[Stored data entries]
__________
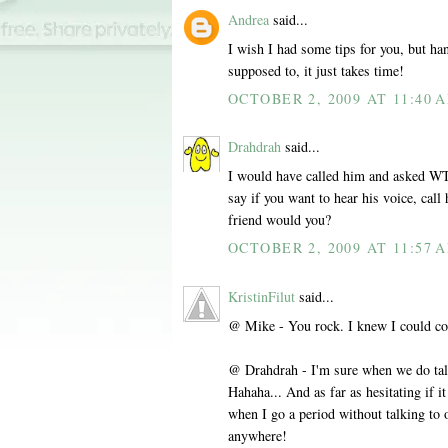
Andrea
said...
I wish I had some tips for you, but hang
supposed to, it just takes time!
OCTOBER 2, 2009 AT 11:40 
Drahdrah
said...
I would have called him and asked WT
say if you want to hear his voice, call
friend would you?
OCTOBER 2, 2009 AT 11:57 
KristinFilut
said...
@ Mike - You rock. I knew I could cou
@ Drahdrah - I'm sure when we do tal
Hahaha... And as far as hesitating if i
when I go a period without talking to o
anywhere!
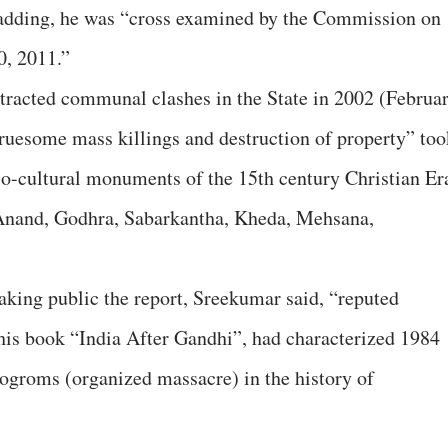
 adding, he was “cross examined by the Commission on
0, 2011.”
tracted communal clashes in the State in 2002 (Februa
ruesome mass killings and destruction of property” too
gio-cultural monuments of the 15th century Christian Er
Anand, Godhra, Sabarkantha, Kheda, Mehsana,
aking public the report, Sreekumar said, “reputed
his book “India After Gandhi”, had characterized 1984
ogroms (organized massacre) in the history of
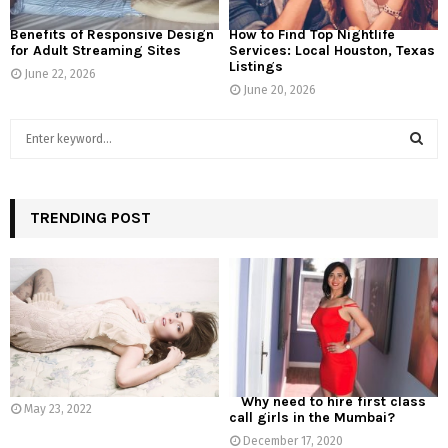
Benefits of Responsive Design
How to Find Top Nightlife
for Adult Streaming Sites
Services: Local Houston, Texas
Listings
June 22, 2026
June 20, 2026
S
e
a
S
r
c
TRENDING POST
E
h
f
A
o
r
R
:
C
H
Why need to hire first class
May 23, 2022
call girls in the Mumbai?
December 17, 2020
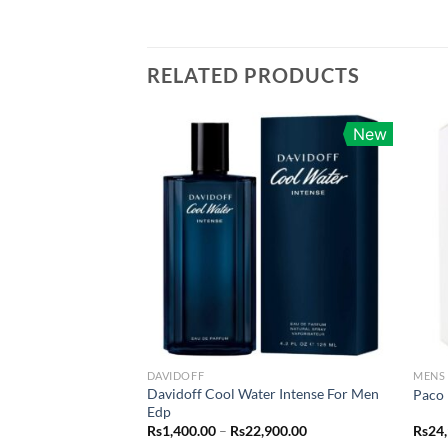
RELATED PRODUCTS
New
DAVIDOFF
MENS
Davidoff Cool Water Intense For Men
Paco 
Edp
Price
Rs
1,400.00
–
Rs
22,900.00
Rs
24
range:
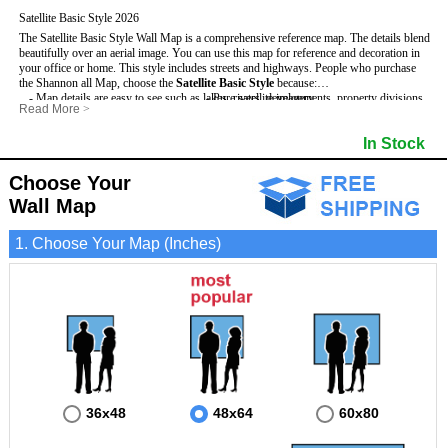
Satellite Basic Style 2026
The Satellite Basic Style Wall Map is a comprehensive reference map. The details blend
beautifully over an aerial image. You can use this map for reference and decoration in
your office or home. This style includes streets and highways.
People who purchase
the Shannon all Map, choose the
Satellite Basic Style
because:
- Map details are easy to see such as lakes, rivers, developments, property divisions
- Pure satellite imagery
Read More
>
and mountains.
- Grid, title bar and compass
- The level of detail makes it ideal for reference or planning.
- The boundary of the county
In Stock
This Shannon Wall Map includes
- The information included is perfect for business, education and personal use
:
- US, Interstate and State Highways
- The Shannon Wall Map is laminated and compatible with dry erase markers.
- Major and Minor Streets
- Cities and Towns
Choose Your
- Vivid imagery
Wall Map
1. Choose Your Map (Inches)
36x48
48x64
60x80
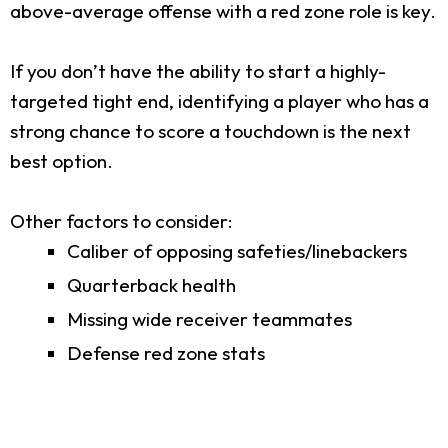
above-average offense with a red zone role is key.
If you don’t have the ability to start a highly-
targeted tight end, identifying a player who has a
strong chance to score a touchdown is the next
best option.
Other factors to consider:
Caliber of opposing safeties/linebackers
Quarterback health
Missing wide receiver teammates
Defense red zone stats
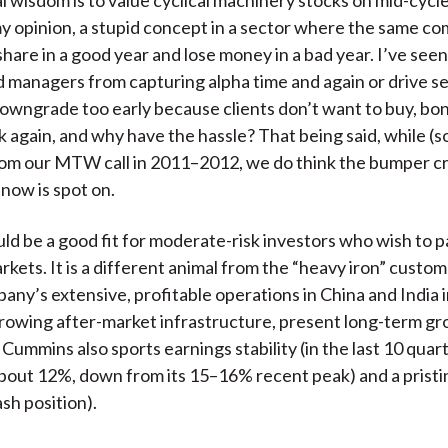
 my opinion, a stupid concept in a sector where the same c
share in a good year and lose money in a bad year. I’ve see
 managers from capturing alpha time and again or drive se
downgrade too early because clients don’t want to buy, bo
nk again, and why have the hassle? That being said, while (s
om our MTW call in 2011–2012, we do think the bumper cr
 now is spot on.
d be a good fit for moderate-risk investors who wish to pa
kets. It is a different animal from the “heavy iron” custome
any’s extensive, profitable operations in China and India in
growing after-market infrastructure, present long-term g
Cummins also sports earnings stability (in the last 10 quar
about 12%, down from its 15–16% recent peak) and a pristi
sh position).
__________
§ **What to produce**
Return every line of text from the material above without any changes, and leave out the pictures.

§ **Answer area**
Andrea
said...
I wish I had some tips for you, but hang
supposed to, it just takes time!
OCTOBER 2, 2009 AT 11:40 
Drahdrah
said...
I would have called him and asked WT
say if you want to hear his voice, call
friend would you?
OCTOBER 2, 2009 AT 11:57 
KristinFilut
said...
@ Mike - You rock. I knew I could cou
@ Drahdrah - I'm sure when we do tal
Hahaha... And as far as hesitating if i
when I go a period without talking to o
anywhere!
 adding, he was “cross examined by the Commission on
0, 2011.”
tracted communal clashes in the State in 2002 (Februa
ruesome mass killings and destruction of property” too
gio-cultural monuments of the 15th century Christian Er
Anand, Godhra, Sabarkantha, Kheda, Mehsana,
aking public the report, Sreekumar said, “reputed
his book “India After Gandhi”, had characterized 1984
ogroms (organized massacre) in the history of
Benefits of Responsive Design
How to Find Top Nightlife
for Adult Streaming Sites
Services: Local Houston, Texas
Listings
June 22, 2026
June 20, 2026
S
e
a
S
r
c
TRENDING POST
E
h
f
A
o
r
R
:
C
H
Why need to hire first class
May 23, 2022
call girls in the Mumbai?
December 17, 2020
RELATED PRODUCTS
New
DAVIDOFF
MENS
Davidoff Cool Water Intense For Men
Paco 
Edp
Price
Rs
1,400.00
–
Rs
22,900.00
Rs
24
range:
Satellite Basic Style 2026
The Satellite Basic Style Wall Map is a comprehensive reference map. The details blend
beautifully over an aerial image. You can use this map for reference and decoration in
your office or home. This style includes streets and highways.
People who purchase
the Shannon all Map, choose the
Satellite Basic Style
because:
- Map details are easy to see such as lakes, rivers, developments, property divisions
- Pure satellite imagery
Read More
>
and mountains.
- Grid, title bar and compass
- The level of detail makes it ideal for reference or planning.
- The boundary of the county
In Stock
This Shannon Wall Map includes
- The information included is perfect for business, education and personal use
:
- US, Interstate and State Highways
- The Shannon Wall Map is laminated and compatible with dry erase markers.
- Major and Minor Streets
- Cities and Towns
Choose Your
- Vivid imagery
Wall Map
1. Choose Your Map (Inches)
36x48
48x64
60x80
above-average offense with a red zone role is key.
If you don’t have the ability to start a highly-
targeted tight end, identifying a player who has a
strong chance to score a touchdown is the next
best option.
Other factors to consider:
Caliber of opposing safeties/linebackers
Quarterback health
Missing wide receiver teammates
Defense red zone stats
 my opinion, a stupid concept in a sector where the same c
share in a good year and lose money in a bad year. I’ve see
 managers from capturing alpha time and again or drive se
downgrade too early because clients don’t want to buy, bo
nk again, and why have the hassle? That being said, while (s
om our MTW call in 2011–2012, we do think the bumper cr
 now is spot on.
d be a good fit for moderate-risk investors who wish to pa
kets. It is a different animal from the “heavy iron” custome
any’s extensive, profitable operations in China and India in
growing after-market infrastructure, present long-term g
Cummins also sports earnings stability (in the last 10 quar
about 12%, down from its 15–16% recent peak) and a pristi
sh position).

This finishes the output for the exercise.